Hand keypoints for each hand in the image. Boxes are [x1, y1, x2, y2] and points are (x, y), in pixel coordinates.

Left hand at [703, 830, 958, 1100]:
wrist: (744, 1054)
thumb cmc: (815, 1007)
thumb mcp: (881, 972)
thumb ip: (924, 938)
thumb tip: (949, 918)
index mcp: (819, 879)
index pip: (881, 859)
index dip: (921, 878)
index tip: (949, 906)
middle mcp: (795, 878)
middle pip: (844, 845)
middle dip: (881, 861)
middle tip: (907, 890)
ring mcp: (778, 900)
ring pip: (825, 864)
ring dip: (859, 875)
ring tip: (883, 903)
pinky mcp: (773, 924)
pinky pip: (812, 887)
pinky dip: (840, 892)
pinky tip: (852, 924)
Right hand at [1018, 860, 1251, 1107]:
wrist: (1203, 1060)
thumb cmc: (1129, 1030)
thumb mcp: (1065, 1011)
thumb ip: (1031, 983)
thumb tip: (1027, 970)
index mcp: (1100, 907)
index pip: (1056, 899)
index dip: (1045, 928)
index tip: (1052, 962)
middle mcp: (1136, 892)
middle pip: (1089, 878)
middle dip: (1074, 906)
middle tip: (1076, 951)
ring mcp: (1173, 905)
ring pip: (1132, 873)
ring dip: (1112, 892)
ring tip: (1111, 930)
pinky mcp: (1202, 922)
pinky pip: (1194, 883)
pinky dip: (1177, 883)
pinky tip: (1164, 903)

########

* _WORK TASK_: Where a line above contains the word "pinky", copy that line.

* _THE COMPLETED TASK_:
pinky mcp: (773, 924)
pinky pip: (812, 887)
pinky dip: (840, 892)
pinky tip: (852, 924)
pinky mcp: (1202, 922)
pinky pip: (1194, 883)
pinky dip: (1177, 883)
pinky tip: (1164, 903)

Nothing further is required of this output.